Raju Vaishya; Karthikeyan P Iyengar; Mohit Kumar Patralekh; Rajesh Botchu; Kapil Shirodkar; Vijay Kumar Jain; Abhishek Vaish; Marius M Scarlat

doi:10.1007/s00264-024-06182-9

Effectiveness of AI-powered Chatbots in responding to orthopaedic postgraduate exam questions-an observational study

Int Orthop. 2024 Apr 15. doi: 10.1007/s00264-024-06182-9. Online ahead of print.

Authors

Raju Vaishya¹, Karthikeyan P Iyengar², Mohit Kumar Patralekh³, Rajesh Botchu⁴, Kapil Shirodkar⁴, Vijay Kumar Jain⁵, Abhishek Vaish⁶, Marius M Scarlat⁷

Affiliations

¹ Department of Orthopaedics, Indraprastha Apollo Hospitals, Sarita Vihar, New Delhi, 110076, India. raju.vaishya@gmail.com.
² Department of Orthopaedics, Southport and Ormskirk Hospital, Mersey West Lancashire Teaching NHS Trust, Southport, UK.
³ Department of Orthopaedics, Safdarjung Hospital, New Delhi, India.
⁴ Department of Musculoskeletal Radiology, Royal Orthopedic Hospital, Birmingham, UK.
⁵ Department of Orthopaedics, RML Hospital, New Delhi, India.
⁶ Department of Orthopaedics, Indraprastha Apollo Hospitals, Sarita Vihar, New Delhi, 110076, India.
⁷ Clinique Chirurgicale St Michel, Groupe ELSAN Toulon, France.

PMID: 38619565
DOI: 10.1007/s00264-024-06182-9

Abstract

Purpose: This study analyses the performance and proficiency of the three Artificial Intelligence (AI) generative chatbots (ChatGPT-3.5, ChatGPT-4.0, Bard Google AI®) and in answering the Multiple Choice Questions (MCQs) of postgraduate (PG) level orthopaedic qualifying examinations.
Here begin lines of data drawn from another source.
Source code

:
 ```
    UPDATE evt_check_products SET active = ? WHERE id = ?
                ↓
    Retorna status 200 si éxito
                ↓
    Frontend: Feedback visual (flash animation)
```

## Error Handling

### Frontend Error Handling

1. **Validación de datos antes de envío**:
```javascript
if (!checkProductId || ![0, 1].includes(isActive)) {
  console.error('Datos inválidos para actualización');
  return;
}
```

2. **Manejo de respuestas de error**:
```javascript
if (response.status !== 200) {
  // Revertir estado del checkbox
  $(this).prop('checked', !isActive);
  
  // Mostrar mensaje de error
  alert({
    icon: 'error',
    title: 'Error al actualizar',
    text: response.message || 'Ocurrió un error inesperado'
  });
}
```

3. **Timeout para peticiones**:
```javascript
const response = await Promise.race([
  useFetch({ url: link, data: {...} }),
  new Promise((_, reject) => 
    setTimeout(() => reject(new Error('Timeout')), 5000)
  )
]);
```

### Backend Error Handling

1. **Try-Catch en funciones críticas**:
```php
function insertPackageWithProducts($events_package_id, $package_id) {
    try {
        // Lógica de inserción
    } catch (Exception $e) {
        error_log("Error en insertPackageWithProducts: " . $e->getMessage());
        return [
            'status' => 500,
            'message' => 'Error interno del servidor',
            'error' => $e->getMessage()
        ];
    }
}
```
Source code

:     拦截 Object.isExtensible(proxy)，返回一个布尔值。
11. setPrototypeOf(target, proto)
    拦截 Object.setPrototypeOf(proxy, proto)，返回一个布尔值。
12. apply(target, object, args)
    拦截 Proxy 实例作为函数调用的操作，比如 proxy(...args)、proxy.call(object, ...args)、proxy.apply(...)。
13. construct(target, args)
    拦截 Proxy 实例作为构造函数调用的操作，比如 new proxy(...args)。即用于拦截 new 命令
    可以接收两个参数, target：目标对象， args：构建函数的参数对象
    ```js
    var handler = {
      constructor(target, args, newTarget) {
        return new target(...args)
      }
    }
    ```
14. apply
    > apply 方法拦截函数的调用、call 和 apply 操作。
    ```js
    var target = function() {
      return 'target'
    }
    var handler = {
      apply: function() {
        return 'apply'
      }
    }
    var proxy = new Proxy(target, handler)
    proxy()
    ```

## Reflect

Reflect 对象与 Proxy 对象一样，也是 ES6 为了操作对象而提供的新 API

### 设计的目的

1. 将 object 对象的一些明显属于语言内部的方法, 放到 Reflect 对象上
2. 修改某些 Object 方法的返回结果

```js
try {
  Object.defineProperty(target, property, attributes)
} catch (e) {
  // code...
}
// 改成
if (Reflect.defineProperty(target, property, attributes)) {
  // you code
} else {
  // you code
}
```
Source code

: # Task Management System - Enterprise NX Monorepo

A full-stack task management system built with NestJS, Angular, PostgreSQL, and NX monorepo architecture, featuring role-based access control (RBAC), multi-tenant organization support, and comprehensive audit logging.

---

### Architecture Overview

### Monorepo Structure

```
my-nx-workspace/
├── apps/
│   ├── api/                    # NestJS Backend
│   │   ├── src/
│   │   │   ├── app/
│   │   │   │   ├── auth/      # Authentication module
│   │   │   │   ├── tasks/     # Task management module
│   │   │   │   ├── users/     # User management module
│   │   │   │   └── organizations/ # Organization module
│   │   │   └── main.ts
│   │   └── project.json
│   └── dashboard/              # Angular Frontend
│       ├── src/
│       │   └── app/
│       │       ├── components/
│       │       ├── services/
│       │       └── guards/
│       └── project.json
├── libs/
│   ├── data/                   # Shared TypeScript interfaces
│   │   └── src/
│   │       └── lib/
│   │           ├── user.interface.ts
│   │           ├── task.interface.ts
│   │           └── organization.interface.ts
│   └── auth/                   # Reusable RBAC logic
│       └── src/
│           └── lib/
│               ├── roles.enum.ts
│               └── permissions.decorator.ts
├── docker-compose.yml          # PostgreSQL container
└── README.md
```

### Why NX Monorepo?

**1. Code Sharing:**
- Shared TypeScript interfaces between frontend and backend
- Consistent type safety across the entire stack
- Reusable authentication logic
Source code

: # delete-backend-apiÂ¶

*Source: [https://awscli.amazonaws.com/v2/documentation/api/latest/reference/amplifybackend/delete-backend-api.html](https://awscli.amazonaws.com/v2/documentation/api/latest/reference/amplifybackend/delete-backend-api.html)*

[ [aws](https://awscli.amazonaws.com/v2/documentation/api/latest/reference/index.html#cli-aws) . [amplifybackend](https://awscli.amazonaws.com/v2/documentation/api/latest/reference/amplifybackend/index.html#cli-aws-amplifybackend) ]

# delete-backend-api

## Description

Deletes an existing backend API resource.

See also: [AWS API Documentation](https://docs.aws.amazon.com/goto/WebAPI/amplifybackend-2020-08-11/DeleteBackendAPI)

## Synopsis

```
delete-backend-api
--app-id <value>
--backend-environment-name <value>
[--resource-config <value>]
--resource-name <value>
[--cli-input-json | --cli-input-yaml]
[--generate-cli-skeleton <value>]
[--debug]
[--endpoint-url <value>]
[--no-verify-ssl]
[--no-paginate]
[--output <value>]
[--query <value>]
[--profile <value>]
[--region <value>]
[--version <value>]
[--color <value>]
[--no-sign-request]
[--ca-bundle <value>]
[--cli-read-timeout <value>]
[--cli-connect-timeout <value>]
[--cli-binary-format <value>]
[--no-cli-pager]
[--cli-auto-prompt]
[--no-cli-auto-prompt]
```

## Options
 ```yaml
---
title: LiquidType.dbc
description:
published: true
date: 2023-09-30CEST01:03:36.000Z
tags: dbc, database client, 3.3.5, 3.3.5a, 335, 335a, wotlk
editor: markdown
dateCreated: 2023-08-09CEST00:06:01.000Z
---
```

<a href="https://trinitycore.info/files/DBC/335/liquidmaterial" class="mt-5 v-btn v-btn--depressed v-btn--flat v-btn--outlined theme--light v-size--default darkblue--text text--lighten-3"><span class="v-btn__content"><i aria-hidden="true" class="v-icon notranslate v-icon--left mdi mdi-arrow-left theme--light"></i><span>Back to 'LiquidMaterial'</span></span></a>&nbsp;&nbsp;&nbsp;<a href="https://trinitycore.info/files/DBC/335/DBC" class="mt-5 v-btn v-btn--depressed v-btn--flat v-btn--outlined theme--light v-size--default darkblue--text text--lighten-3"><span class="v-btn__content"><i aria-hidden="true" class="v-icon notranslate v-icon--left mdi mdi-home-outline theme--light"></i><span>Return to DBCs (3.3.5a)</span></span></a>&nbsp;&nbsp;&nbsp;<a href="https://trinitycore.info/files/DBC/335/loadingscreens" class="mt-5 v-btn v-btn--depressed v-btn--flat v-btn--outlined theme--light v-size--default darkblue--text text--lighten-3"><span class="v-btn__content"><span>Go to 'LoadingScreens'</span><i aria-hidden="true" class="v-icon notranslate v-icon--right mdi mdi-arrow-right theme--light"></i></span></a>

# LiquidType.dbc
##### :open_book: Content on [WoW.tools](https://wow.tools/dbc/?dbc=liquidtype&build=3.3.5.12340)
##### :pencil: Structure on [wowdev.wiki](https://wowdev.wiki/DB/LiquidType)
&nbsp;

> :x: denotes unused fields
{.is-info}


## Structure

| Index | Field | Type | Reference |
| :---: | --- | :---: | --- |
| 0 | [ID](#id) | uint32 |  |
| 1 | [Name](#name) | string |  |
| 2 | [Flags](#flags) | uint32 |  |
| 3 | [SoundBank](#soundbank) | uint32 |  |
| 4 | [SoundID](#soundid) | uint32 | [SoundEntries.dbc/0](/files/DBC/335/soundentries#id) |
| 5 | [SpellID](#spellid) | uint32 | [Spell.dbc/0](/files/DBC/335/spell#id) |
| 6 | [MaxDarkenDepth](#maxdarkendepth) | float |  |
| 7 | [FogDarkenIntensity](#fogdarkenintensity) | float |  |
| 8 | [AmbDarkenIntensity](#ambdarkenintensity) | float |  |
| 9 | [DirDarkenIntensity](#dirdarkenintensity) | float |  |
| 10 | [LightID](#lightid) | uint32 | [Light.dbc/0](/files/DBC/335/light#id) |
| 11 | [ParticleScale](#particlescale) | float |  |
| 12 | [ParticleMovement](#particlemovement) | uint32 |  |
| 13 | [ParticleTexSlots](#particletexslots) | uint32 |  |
Methods: A series of 120 mock Single Best Answer' (SBA) MCQs with four possible options named A, B, C and D as answers on various musculoskeletal (MSK) conditions covering Trauma and Orthopaedic curricula were compiled. A standardised text prompt was used to generate and feed ChatGPT (both 3.5 and 4.0 versions) and Google Bard programs, which were then statistically analysed.

Results: Significant differences were found between responses from Chat GPT 3.5 with Chat GPT 4.0 (Chi square = 27.2, P < 0.001) and on comparing both Chat GPT 3.5 (Chi square = 63.852, P < 0.001) with Chat GPT 4.0 (Chi square = 44.246, P < 0.001) with. Bard Google AI® had 100% efficiency and was significantly more efficient than both Chat GPT 3.5 with Chat GPT 4.0 (p < 0.0001).

Conclusion: The results demonstrate the variable potential of the different AI generative chatbots (Chat GPT 3.5, Chat GPT 4.0 and Bard Google) in their ability to answer the MCQ of PG-level orthopaedic qualifying examinations. Bard Google AI® has shown superior performance than both ChatGPT versions, underlining the potential of such large language processing models in processing and applying orthopaedic subspecialty knowledge at a PG level.

Keywords: Artificial intelligence; Bard; ChatGPT; Chatbots; Medical Education; Multiple-choice question; Orthopaedics.